## What is expected
Word for word, transcribe the lines below and drop the pictures.

## Supplied data
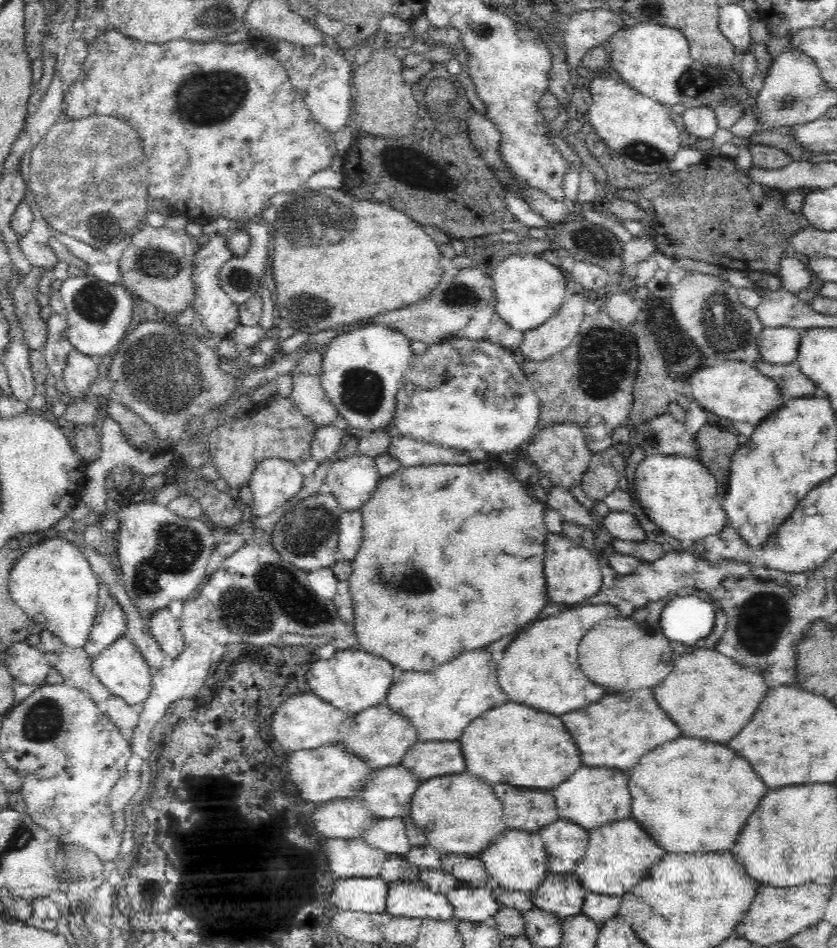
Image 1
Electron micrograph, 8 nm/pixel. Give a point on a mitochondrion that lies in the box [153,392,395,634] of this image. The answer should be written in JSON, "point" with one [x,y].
{"point":[278,590]}

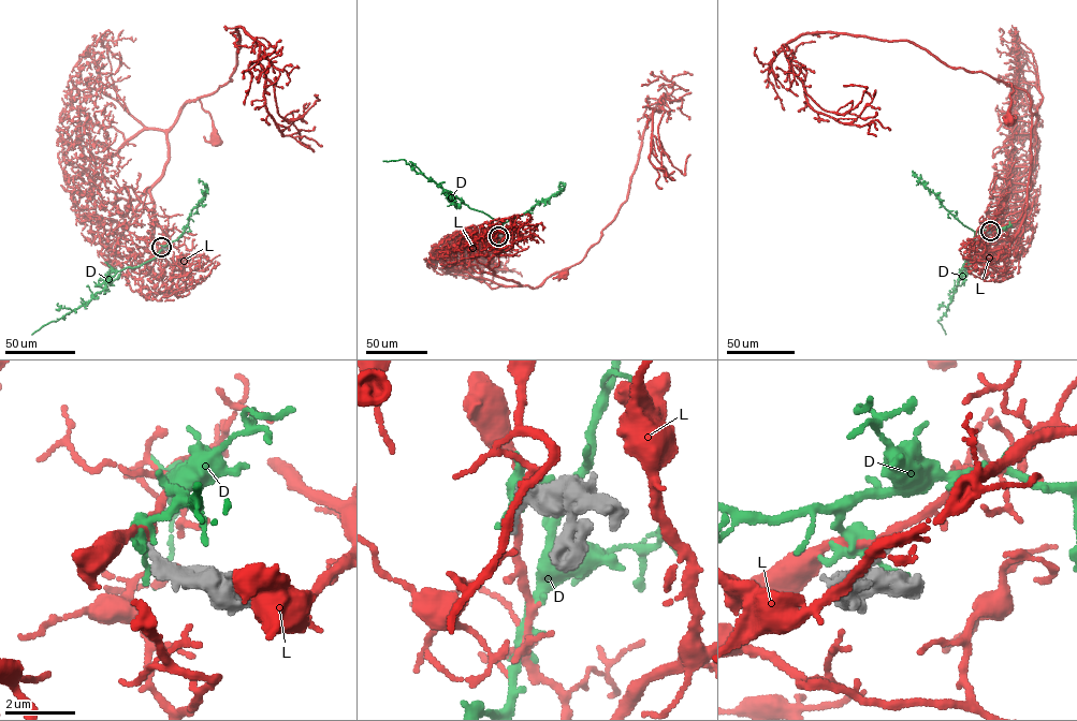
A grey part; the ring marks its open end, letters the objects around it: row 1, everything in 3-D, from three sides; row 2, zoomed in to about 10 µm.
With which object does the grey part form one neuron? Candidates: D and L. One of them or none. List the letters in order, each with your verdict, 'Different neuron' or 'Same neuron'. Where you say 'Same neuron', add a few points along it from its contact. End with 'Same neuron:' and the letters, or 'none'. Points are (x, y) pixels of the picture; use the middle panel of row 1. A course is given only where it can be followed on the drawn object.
D: Different neuron
L: Different neuron
Same neuron: none

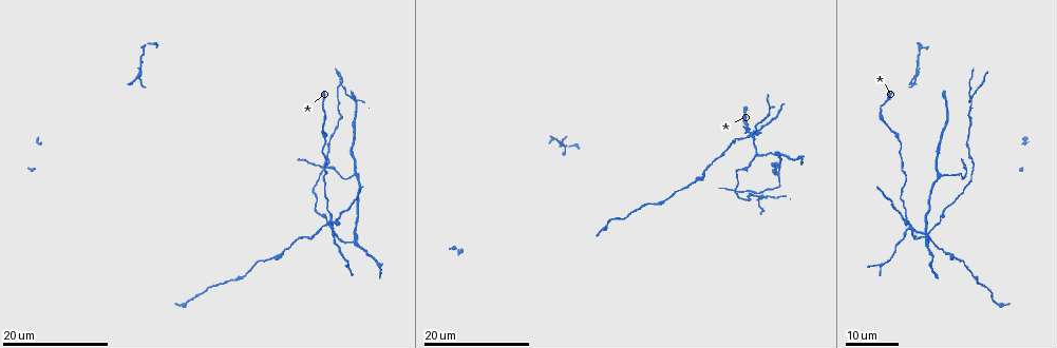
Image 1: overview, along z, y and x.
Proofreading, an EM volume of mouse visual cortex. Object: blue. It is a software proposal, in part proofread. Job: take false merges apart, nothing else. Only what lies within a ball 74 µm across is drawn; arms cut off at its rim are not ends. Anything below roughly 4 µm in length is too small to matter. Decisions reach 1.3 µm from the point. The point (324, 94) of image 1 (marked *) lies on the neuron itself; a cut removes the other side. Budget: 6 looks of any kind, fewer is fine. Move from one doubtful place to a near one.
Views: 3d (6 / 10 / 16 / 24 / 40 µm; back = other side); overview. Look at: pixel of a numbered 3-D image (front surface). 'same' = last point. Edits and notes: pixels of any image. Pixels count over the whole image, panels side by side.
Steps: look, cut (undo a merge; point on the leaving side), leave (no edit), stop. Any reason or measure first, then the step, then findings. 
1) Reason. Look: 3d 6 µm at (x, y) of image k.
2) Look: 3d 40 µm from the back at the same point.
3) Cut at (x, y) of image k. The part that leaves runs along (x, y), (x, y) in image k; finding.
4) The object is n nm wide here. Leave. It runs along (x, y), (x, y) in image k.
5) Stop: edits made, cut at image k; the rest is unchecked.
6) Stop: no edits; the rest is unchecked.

Three arms meet. Look: 3d 24 µm at (755, 153) of image 1.

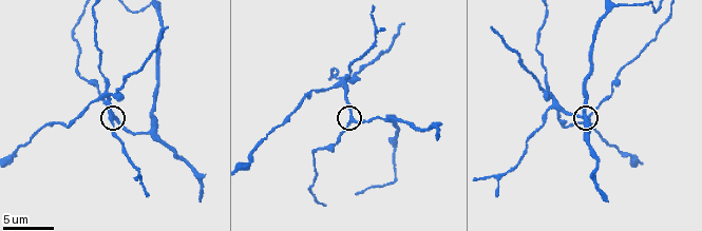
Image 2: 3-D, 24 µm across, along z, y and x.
Look: 3d 10 µm at (351, 117) of image 2.

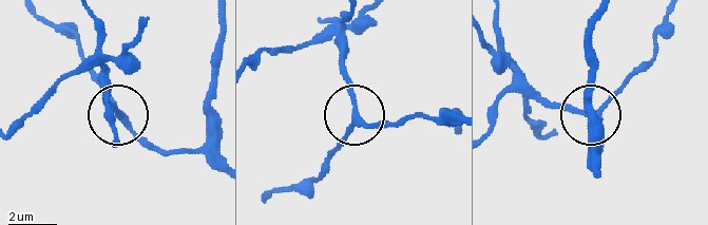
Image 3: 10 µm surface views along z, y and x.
Leave. It runs along (323, 20), (336, 25), (356, 115), (371, 123), (400, 123) in image 3; all the same neuron.

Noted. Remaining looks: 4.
A fork. Look: 3d 10 µm at (390, 120) of image 2.

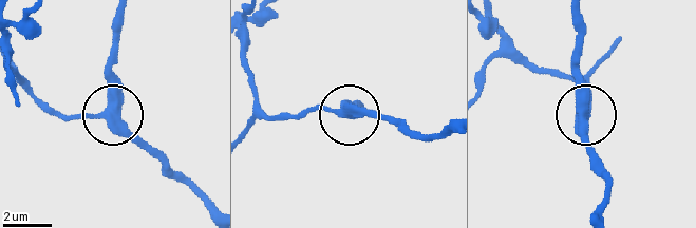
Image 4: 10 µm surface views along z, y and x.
Look: 3d 6 µm at (354, 113) of image 4.

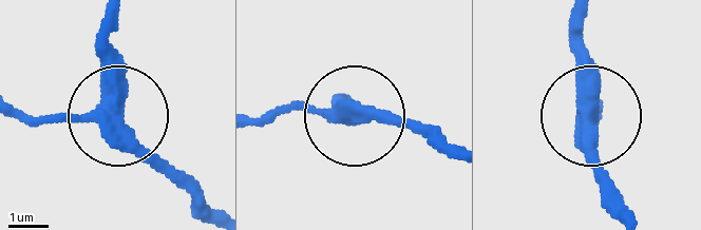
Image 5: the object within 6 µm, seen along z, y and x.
The object is 410 nm wide here. Leave. It runs along (260, 116), (330, 109), (438, 129) in image 5; all the same neuron.

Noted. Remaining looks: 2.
A fork. Look: 3d 10 µm at (395, 148) of image 2.

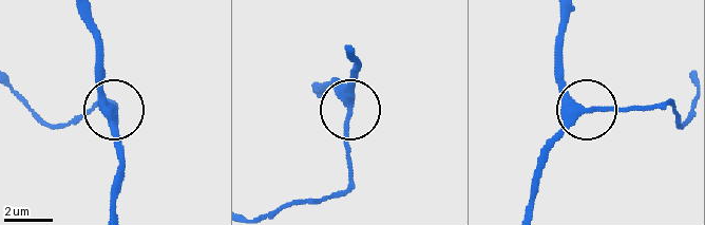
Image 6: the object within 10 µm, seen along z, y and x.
Leave. It runs along (527, 205), (537, 163), (582, 114), (593, 108), (664, 108) in image 6; one neuron here.

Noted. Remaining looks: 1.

## Reply
Image 1
Electron micrograph, 8 nm/pixel. Give a point on a mitochondrion that lies in the box [153,392,395,634] of this image. The answer should be written in JSON, "point" with one [x,y].
{"point":[278,590]}

A grey part; the ring marks its open end, letters the objects around it: row 1, everything in 3-D, from three sides; row 2, zoomed in to about 10 µm.
With which object does the grey part form one neuron? Candidates: D and L. One of them or none. List the letters in order, each with your verdict, 'Different neuron' or 'Same neuron'. Where you say 'Same neuron', add a few points along it from its contact. End with 'Same neuron:' and the letters, or 'none'. Points are (x, y) pixels of the picture; use the middle panel of row 1. A course is given only where it can be followed on the drawn object.
D: Different neuron
L: Different neuron
Same neuron: none

Image 1: overview, along z, y and x.
Proofreading, an EM volume of mouse visual cortex. Object: blue. It is a software proposal, in part proofread. Job: take false merges apart, nothing else. Only what lies within a ball 74 µm across is drawn; arms cut off at its rim are not ends. Anything below roughly 4 µm in length is too small to matter. Decisions reach 1.3 µm from the point. The point (324, 94) of image 1 (marked *) lies on the neuron itself; a cut removes the other side. Budget: 6 looks of any kind, fewer is fine. Move from one doubtful place to a near one.
Views: 3d (6 / 10 / 16 / 24 / 40 µm; back = other side); overview. Look at: pixel of a numbered 3-D image (front surface). 'same' = last point. Edits and notes: pixels of any image. Pixels count over the whole image, panels side by side.
Steps: look, cut (undo a merge; point on the leaving side), leave (no edit), stop. Any reason or measure first, then the step, then findings. 
1) Reason. Look: 3d 6 µm at (x, y) of image k.
2) Look: 3d 40 µm from the back at the same point.
3) Cut at (x, y) of image k. The part that leaves runs along (x, y), (x, y) in image k; finding.
4) The object is n nm wide here. Leave. It runs along (x, y), (x, y) in image k.
5) Stop: edits made, cut at image k; the rest is unchecked.
6) Stop: no edits; the rest is unchecked.

Three arms meet. Look: 3d 24 µm at (755, 153) of image 1.

Image 2: 3-D, 24 µm across, along z, y and x.
Look: 3d 10 µm at (351, 117) of image 2.

Image 3: 10 µm surface views along z, y and x.
Leave. It runs along (323, 20), (336, 25), (356, 115), (371, 123), (400, 123) in image 3; all the same neuron.

Noted. Remaining looks: 4.
A fork. Look: 3d 10 µm at (390, 120) of image 2.

Image 4: 10 µm surface views along z, y and x.
Look: 3d 6 µm at (354, 113) of image 4.

Image 5: the object within 6 µm, seen along z, y and x.
The object is 410 nm wide here. Leave. It runs along (260, 116), (330, 109), (438, 129) in image 5; all the same neuron.

Noted. Remaining looks: 2.
A fork. Look: 3d 10 µm at (395, 148) of image 2.

Image 6: the object within 10 µm, seen along z, y and x.
Leave. It runs along (527, 205), (537, 163), (582, 114), (593, 108), (664, 108) in image 6; one neuron here.

Noted. Remaining looks: 1.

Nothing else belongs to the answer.